--- Selected text ---

Maddie Safaya here, grab your hiking boots and a notepad.
Because today, we're going on a paleontology trip to northern Africa, to Morocco.
This is where Nizar Ibrahim's journey starts back in 2008,
after a man sold him a box of dinosaur fossils that would change his life.
You know, when I looked at the fossils, they were in a cardboard.
box. I just thought that these fossils could be interesting. It was just a hunch, just like
something like a gut feeling. But I could tell that the bones that were in the cardboard box
looked like they came from one in the same place and they probably belonged to one animal.
So Nizar left Morocco and didn't really think about the bones again. Until just a year later,
while he was at a museum in Italy,
some fellow paleontologists invited him to look at some bones in a basement.
Normal paleontology stuff.
I looked at the bones there, and there were quite a lot of bones.
There were leg bones and big spines and some skull bones.
And my Italian colleagues and myself suspected that these bones
belonged to spinosaurus, which was really exciting.
But then I noticed that these bones looked really, really, really.
really similar in terms of, you know, the color, the texture, their shape to the ones I had seen in this cardboard box in Morocco.
And that's when I realized that what I had seen in Morocco were the very first bones of this skeleton.
And I thought, oh gosh, I have to find the dig site where all of these bones came from.
Spinosaurus.
It's a dinosaur paleontologists have been fascinated with for over a century.
The first spinosaurus fossils were discovered in the early 1900s.
By a pioneering German paleontologist, Ernst Stromer.
Only to be lost after a museum in Munich that housed them was bombed in World War II.
And that was really the end of the spinosaurus story.
People always hoped to find new remains of this dinosaur, but they were not successful.
More recently, paleontologists like Nizar suspected it might be an aquatic dinosaur,
which would be a first.
What?
But without a full set of spinosaurus bones, it would be hard to prove.
Which is why Nizar was so adamant about finding this guy.
Because if he could find the guy that gave him those bones
and the dig sites they came from,
he might be able to find other bones to complete that picture.

---

• **Requirements**:
Answer these questions from the Spinosaurus text above.
1. In what year does Nizar Ibrahim's journey start?
2. In which country was Nizar working at a museum when colleagues invited him to look at bones in a basement?
3. What caused the first spinosaurus fossils to be lost?

--- Material provided ---

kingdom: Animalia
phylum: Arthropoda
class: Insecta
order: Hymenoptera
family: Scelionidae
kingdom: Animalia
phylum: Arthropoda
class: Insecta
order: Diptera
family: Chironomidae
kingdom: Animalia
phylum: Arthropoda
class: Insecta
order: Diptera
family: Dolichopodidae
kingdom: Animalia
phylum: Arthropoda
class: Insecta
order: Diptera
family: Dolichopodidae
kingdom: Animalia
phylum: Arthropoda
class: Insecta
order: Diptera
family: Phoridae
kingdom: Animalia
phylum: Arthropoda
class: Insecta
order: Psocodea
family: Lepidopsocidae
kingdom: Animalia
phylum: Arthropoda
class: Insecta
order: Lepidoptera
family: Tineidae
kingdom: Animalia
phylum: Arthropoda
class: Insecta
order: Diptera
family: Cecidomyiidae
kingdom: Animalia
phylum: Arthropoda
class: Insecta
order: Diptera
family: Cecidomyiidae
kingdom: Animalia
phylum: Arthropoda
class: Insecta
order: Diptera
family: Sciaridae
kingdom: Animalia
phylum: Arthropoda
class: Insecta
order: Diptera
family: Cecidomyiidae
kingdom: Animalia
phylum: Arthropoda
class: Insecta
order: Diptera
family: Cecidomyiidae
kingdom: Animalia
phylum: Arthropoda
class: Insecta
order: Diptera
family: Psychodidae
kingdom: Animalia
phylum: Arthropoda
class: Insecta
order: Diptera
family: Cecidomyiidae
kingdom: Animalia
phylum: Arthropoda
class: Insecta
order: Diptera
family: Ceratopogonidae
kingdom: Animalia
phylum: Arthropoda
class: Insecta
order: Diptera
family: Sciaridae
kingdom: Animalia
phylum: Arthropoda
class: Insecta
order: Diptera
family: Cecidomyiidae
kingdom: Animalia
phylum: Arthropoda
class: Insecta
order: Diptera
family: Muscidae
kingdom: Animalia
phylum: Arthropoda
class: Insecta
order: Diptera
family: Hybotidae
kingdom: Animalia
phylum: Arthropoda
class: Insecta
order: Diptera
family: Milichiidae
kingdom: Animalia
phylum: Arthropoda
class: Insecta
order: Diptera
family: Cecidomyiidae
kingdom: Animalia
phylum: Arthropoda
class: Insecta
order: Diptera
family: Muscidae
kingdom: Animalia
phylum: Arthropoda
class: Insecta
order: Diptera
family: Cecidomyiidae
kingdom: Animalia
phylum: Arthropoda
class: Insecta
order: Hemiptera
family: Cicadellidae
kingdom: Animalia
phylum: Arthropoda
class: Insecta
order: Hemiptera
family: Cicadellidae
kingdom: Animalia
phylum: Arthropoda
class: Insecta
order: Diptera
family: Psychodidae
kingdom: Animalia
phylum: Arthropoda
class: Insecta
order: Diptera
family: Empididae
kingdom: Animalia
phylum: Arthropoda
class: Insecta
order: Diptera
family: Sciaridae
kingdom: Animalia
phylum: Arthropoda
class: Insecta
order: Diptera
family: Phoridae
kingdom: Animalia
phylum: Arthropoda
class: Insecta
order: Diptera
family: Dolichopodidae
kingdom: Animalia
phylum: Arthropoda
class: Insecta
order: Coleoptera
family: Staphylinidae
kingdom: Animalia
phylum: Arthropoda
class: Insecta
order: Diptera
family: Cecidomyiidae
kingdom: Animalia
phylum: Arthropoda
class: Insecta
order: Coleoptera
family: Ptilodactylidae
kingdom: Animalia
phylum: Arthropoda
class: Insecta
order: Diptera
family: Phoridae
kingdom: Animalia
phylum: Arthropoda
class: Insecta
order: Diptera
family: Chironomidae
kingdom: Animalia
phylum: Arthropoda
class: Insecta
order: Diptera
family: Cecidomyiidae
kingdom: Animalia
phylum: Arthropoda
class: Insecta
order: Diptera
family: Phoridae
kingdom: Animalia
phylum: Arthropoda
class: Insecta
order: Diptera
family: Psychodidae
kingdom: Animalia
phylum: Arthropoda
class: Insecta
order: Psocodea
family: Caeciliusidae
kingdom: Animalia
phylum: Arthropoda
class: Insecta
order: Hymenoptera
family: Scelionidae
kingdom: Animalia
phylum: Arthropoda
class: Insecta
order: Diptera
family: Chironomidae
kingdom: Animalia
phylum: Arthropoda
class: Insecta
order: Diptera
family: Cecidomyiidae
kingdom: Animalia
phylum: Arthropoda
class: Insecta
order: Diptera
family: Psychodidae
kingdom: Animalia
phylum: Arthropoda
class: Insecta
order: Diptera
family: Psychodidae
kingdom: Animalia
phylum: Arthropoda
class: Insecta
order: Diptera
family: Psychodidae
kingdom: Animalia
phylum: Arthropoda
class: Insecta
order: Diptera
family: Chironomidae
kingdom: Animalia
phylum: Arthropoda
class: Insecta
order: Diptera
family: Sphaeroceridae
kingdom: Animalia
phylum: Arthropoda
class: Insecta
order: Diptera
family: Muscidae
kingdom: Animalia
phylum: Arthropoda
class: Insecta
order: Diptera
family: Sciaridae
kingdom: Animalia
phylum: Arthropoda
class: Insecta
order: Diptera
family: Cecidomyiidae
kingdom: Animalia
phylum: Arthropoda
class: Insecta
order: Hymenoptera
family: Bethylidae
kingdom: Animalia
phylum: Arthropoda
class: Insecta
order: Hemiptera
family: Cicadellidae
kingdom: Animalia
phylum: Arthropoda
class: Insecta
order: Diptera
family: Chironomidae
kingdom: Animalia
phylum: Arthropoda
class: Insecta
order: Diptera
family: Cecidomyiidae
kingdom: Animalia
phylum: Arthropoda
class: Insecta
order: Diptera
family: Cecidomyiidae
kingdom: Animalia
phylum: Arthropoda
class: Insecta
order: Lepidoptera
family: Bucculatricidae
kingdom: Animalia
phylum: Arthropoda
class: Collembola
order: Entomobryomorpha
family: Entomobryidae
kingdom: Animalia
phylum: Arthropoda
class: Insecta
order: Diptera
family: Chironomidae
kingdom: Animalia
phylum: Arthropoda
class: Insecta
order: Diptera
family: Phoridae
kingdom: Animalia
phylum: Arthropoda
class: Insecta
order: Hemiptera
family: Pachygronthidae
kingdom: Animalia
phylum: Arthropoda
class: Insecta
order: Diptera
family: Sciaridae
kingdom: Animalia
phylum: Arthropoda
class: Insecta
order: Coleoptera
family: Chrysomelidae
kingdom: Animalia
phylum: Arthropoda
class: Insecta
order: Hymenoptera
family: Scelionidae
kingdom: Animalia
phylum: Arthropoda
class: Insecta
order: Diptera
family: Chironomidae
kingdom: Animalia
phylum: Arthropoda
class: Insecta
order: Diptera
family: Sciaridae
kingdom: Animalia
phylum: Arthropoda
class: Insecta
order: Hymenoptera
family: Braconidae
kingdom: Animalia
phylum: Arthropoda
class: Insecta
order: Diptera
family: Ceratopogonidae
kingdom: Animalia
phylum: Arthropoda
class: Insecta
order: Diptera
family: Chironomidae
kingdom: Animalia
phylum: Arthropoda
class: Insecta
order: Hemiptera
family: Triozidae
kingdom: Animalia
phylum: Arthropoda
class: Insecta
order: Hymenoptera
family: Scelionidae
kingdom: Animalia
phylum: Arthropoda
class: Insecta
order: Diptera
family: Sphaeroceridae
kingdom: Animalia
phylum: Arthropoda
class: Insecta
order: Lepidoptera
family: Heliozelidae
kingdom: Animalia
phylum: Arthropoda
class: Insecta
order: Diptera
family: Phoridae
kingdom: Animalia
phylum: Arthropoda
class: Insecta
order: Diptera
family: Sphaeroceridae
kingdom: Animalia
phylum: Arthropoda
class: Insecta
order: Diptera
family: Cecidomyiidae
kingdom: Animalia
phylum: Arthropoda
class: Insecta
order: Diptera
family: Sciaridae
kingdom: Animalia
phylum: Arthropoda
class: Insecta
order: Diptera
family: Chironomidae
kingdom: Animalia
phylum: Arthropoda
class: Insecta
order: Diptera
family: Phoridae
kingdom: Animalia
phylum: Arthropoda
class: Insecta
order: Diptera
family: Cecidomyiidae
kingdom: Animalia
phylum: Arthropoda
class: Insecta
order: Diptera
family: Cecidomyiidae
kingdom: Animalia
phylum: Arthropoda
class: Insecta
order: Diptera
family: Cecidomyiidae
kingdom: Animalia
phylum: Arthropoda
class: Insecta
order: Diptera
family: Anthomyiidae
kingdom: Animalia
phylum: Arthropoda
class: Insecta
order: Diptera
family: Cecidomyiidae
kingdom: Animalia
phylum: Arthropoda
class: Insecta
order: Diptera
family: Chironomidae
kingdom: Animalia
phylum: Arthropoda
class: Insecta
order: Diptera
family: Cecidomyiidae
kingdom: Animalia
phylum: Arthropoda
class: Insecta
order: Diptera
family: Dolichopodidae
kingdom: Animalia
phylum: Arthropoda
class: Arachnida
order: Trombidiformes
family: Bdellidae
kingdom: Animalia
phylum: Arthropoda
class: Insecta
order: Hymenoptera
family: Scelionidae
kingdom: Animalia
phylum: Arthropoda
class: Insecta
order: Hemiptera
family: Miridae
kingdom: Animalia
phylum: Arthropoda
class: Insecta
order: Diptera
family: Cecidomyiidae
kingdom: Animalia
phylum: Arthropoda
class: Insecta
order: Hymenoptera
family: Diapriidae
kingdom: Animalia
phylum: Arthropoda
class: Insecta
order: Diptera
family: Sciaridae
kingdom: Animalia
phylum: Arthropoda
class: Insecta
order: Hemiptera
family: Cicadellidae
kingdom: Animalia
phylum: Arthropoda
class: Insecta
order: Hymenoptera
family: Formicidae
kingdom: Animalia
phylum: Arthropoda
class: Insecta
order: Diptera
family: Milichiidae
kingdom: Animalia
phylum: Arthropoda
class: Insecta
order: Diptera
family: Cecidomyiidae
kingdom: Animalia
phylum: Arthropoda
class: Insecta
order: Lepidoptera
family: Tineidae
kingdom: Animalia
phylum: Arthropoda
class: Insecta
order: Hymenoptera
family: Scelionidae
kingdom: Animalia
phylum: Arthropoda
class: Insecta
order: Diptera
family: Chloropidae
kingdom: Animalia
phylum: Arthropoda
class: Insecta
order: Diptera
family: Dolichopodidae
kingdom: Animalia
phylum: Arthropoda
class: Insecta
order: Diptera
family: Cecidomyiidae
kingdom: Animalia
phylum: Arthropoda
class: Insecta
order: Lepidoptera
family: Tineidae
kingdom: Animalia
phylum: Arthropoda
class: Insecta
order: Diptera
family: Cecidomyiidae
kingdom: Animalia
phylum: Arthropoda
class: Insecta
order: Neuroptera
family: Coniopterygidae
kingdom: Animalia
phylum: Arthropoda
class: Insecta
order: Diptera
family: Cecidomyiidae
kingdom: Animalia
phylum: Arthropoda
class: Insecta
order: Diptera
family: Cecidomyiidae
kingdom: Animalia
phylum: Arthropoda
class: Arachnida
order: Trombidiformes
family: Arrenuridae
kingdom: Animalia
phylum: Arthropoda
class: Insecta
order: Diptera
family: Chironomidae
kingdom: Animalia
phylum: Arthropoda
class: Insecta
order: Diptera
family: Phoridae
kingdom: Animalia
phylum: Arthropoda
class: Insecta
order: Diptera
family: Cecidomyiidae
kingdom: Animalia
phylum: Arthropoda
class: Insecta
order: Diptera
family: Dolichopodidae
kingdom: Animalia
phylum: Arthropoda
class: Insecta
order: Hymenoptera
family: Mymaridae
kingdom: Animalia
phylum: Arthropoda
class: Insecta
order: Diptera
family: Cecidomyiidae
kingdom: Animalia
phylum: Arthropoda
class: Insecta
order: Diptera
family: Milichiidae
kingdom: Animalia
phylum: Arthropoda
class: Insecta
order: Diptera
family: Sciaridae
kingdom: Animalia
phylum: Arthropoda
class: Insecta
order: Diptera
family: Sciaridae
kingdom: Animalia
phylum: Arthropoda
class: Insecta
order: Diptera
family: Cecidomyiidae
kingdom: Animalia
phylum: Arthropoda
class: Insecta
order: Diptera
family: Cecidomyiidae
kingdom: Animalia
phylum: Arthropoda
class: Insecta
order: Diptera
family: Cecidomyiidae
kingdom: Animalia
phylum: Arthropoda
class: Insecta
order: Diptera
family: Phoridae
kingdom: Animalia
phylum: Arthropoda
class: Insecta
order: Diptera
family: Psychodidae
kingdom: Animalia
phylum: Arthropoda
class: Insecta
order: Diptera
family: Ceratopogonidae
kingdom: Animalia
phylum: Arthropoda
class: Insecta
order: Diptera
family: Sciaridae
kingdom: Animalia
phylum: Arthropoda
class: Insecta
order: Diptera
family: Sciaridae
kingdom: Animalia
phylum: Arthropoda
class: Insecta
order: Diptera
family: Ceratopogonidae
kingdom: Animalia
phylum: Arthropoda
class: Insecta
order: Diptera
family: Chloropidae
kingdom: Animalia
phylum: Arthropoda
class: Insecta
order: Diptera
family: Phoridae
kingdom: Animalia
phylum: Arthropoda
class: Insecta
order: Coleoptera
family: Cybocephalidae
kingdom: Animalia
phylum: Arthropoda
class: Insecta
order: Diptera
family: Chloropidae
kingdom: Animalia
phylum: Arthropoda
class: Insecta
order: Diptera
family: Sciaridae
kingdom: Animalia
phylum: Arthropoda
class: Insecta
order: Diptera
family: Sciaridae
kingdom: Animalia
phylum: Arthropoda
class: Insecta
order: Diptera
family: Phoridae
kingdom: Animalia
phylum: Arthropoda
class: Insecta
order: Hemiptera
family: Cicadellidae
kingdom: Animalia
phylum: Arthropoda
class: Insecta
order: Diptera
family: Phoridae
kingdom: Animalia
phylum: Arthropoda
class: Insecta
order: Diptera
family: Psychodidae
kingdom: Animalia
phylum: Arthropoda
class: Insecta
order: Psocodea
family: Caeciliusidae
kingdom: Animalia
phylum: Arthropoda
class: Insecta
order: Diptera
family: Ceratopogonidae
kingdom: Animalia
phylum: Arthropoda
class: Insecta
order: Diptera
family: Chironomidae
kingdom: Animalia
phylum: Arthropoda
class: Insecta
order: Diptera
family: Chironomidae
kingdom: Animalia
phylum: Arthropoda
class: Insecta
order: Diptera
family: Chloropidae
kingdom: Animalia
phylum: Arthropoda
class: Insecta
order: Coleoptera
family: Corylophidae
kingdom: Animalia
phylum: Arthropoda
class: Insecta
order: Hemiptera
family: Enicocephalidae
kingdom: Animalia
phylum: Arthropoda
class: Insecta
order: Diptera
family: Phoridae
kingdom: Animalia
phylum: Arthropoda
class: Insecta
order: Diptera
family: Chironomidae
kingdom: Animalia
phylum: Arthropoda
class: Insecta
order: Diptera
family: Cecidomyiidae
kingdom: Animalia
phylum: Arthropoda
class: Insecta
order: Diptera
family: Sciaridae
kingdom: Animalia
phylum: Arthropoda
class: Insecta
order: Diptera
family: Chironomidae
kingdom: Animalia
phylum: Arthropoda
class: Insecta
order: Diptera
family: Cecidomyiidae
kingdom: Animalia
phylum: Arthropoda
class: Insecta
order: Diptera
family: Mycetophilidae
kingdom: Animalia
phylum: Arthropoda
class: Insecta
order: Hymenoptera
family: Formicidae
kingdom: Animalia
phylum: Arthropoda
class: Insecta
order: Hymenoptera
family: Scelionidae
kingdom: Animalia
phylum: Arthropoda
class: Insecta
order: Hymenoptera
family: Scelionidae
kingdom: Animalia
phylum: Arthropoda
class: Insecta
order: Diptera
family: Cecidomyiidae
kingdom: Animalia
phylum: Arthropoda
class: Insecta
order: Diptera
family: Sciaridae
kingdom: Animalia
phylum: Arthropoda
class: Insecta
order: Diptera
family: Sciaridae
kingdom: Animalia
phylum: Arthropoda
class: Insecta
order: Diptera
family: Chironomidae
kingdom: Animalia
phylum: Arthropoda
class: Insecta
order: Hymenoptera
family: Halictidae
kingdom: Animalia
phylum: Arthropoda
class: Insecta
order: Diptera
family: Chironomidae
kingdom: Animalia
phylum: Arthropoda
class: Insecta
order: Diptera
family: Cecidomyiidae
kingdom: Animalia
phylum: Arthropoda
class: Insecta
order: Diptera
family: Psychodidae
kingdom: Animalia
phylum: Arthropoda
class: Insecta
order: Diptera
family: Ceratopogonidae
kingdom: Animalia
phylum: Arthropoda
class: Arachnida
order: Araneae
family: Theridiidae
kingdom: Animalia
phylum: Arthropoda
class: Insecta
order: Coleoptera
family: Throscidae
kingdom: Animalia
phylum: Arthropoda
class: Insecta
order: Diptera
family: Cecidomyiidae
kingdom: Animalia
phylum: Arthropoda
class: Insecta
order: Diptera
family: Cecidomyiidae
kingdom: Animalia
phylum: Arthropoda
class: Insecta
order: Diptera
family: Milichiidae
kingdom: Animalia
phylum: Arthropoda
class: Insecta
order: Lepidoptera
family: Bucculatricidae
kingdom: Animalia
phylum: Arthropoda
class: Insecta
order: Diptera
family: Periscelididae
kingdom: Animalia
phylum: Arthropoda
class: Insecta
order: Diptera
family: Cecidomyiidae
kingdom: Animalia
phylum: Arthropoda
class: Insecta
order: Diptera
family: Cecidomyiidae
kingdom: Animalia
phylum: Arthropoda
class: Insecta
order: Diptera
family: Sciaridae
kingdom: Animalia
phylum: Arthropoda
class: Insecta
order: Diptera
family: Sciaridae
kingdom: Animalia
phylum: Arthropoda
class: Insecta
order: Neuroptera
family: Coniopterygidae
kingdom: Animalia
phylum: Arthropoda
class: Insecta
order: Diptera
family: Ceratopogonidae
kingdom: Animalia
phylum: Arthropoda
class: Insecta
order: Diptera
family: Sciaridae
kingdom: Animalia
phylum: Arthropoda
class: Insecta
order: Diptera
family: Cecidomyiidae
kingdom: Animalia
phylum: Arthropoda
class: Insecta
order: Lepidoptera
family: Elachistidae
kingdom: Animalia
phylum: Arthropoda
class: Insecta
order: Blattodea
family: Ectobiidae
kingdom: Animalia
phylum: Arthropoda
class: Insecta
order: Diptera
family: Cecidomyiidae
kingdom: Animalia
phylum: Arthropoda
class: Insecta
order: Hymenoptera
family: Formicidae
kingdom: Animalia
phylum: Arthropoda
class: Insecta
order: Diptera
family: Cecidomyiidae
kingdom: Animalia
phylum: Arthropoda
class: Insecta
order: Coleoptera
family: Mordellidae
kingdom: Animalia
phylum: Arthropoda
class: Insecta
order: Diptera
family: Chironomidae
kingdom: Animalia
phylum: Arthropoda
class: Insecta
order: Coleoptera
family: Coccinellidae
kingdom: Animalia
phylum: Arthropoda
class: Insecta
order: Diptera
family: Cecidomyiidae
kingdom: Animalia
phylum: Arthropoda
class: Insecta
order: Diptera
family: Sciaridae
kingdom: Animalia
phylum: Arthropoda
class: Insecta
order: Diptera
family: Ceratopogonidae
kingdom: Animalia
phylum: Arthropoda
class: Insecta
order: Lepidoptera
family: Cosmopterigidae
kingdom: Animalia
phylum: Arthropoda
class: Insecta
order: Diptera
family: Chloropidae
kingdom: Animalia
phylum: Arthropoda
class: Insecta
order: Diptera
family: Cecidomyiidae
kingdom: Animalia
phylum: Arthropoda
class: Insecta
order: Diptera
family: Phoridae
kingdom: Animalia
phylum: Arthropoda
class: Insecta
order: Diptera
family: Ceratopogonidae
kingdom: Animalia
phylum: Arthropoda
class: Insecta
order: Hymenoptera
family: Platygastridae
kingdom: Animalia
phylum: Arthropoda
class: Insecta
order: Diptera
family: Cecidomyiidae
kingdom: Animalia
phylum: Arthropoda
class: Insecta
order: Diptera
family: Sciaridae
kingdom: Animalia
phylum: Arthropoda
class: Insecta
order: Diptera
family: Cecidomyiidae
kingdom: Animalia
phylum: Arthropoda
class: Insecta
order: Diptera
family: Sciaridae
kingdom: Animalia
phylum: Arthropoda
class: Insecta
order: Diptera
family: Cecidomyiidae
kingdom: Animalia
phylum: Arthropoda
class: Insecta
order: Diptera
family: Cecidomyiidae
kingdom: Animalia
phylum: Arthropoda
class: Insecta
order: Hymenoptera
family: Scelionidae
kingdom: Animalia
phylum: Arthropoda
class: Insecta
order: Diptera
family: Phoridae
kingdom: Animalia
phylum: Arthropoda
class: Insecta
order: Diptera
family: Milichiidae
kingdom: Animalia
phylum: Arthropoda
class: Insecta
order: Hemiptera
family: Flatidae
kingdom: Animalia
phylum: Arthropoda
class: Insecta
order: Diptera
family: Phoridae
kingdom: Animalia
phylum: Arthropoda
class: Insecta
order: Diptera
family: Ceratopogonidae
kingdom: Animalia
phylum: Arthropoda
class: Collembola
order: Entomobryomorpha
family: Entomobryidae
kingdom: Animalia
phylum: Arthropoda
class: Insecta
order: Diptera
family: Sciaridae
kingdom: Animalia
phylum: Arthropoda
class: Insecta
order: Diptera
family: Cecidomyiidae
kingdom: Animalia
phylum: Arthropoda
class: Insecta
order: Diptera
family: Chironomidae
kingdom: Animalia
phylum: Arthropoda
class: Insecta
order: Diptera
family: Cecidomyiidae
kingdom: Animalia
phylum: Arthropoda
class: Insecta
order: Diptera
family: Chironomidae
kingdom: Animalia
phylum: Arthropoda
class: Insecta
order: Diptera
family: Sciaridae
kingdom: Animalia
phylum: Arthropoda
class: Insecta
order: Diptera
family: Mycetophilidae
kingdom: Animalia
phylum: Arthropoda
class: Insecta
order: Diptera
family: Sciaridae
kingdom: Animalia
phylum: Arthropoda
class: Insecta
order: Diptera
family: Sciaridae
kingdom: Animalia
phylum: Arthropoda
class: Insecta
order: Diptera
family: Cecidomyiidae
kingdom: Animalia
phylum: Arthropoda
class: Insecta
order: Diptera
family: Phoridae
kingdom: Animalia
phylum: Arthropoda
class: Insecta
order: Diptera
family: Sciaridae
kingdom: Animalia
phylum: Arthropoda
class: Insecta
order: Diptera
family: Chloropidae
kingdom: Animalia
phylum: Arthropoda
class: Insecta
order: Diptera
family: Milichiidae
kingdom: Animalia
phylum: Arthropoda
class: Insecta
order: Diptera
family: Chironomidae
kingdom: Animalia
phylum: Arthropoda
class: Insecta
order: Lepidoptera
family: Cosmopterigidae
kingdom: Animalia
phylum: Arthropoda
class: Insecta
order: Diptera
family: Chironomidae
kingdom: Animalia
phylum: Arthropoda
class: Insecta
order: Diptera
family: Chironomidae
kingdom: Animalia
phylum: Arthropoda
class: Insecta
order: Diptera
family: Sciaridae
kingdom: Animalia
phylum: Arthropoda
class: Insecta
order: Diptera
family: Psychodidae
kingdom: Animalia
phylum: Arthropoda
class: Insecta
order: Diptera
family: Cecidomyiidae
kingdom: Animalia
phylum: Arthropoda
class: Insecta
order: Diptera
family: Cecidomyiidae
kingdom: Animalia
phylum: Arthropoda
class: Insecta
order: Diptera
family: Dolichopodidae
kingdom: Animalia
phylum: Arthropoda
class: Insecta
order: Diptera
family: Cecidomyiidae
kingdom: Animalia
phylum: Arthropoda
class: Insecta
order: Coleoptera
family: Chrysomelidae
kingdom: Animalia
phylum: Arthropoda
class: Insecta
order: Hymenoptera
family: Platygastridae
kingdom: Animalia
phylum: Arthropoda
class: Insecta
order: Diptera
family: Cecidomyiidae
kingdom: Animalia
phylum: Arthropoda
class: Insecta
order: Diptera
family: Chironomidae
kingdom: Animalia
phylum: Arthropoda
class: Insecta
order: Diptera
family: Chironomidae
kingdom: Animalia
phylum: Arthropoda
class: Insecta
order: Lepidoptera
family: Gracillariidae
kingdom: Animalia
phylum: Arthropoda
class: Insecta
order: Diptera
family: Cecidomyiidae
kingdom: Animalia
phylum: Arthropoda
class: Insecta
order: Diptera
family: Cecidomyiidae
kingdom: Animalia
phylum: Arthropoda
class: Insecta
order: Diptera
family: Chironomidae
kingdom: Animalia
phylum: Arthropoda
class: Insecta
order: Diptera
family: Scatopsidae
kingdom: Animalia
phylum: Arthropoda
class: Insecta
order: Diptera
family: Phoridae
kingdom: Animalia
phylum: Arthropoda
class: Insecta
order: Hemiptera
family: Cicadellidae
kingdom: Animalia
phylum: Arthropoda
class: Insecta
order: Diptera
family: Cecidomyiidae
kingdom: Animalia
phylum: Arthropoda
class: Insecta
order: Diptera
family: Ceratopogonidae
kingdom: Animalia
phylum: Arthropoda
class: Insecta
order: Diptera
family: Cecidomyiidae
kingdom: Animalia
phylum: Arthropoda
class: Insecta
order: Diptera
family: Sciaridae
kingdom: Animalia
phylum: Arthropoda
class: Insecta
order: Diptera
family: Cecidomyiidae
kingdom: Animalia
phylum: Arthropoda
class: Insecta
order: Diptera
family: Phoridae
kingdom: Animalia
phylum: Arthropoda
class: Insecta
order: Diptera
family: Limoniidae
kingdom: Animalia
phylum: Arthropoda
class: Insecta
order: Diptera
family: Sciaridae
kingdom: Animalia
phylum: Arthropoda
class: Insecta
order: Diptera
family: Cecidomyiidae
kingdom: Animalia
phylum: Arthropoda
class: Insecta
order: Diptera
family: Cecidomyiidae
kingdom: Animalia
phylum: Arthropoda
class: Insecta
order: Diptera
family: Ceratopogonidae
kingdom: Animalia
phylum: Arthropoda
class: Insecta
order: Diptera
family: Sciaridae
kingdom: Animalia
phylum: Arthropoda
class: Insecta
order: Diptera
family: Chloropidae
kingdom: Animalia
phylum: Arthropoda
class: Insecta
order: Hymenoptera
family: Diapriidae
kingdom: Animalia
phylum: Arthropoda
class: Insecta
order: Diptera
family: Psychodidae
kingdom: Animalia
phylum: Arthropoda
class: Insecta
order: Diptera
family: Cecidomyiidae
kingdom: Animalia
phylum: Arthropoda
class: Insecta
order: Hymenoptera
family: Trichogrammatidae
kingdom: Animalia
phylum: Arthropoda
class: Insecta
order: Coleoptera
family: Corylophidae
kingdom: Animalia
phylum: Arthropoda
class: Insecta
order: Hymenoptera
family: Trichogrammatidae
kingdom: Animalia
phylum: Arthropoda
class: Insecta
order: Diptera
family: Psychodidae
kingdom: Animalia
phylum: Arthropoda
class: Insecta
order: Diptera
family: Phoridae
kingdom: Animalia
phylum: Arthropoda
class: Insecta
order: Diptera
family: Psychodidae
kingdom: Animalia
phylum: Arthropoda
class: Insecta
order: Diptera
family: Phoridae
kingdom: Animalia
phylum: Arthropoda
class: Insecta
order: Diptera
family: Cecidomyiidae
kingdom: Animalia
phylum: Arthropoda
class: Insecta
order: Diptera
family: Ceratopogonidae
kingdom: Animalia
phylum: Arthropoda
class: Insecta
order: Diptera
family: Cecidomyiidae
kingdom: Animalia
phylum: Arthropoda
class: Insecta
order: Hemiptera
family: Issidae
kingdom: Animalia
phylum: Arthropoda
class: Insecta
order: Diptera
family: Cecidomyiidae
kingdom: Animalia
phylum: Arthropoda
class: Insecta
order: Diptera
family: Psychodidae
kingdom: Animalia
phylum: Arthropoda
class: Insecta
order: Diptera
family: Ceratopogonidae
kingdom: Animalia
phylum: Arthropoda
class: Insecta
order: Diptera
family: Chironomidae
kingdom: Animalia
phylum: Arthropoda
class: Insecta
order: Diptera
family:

---

• **Answer to the exercise**:
1. 2008
2. Italy
3. The museum in Munich that housed them was bombed in World War II.